Studies on Synthesis of Symmetrical Coupler Curves Having Ball’s Points

Abstract

This paper deals with the synthesis of four-bar linkage symmetrical coupler curves having Ball’s point on each flank. These are synthesized for driving a jerk free internal Geneva mechanism for a given locking to moving period ratio. The synthesis procedure uses the analytical trigonometric equations based on the properties of triangles unlike the approach documented in literature. These set of trigonometric equations have been solved numerically. Advantage of this method of synthesis is that the mechanism can be easily synthesized for a given locking to moving period ratio which is important while replacing a traditional internal Geneva with a four-bar driven Geneva mechanism, for maintaining the overall manufacturing and assembly process times.

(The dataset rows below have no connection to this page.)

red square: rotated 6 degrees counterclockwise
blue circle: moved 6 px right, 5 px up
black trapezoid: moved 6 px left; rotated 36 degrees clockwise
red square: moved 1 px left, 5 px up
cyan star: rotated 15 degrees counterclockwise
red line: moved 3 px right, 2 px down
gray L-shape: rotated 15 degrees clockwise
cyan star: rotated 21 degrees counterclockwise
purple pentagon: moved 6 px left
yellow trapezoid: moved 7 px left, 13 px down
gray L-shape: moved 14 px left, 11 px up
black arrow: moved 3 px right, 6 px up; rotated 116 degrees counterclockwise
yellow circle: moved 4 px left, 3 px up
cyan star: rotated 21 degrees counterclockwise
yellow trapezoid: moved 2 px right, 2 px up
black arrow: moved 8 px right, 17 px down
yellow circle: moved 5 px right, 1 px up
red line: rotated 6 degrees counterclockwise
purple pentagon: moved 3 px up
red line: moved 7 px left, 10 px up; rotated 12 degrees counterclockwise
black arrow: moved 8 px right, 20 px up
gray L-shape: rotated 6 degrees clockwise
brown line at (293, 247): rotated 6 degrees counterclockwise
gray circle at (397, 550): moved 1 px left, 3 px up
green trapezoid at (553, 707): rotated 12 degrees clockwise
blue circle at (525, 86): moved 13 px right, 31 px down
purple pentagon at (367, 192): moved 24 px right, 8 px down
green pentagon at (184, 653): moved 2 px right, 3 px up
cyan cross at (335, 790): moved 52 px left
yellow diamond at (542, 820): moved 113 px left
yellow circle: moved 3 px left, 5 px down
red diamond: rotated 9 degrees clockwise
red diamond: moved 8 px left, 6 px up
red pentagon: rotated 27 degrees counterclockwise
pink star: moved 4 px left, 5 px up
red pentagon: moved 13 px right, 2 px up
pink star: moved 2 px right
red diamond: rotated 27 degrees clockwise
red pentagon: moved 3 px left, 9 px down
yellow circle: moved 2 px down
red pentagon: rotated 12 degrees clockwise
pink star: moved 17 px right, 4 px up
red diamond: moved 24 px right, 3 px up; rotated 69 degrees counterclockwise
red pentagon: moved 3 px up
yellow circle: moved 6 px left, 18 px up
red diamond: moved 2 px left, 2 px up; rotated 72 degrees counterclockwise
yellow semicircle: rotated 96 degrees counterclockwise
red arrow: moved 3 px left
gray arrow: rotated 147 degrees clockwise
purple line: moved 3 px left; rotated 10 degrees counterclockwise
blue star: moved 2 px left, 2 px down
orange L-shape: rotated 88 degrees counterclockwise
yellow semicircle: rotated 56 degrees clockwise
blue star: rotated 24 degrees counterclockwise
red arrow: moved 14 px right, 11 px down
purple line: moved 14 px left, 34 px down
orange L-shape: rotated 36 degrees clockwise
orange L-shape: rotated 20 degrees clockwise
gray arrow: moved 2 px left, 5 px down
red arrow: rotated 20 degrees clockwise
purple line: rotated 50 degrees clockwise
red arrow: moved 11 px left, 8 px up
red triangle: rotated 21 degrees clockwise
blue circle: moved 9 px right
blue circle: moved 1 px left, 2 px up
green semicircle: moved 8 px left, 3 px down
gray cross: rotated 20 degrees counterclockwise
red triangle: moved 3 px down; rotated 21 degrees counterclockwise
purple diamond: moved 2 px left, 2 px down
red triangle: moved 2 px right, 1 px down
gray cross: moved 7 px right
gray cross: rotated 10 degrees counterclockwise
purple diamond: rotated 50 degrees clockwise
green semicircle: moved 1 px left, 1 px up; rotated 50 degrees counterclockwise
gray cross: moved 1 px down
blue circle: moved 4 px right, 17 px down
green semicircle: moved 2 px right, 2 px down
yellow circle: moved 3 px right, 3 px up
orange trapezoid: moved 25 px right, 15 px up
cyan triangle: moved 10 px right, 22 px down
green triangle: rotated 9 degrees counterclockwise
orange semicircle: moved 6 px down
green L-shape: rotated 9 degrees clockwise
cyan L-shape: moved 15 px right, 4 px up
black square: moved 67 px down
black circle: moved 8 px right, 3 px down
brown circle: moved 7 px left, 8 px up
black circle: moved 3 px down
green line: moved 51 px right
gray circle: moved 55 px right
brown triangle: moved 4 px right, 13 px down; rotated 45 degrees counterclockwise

Also, the mechanisms are synthesized for equal critical transmission angles, yielding the same results as reported previously, thus validating the current approach. The evolutes of the synthesized coupler curves are plotted and the characteristics are studied to indicate the Ball’s point. A new method of synthesizing Ball’s point is presented. The synthesis procedure is also applied to synthesize a coupler curve for driving a coupler point in a V-channel to be used for developing a scrappping machine. The present problem could be of much interest to the computational kinematics researchers working with polynomial elimination methods for testing their efficacy. © 2024, The Author(s), under exclusive license to Springer Nature Switzerland AG.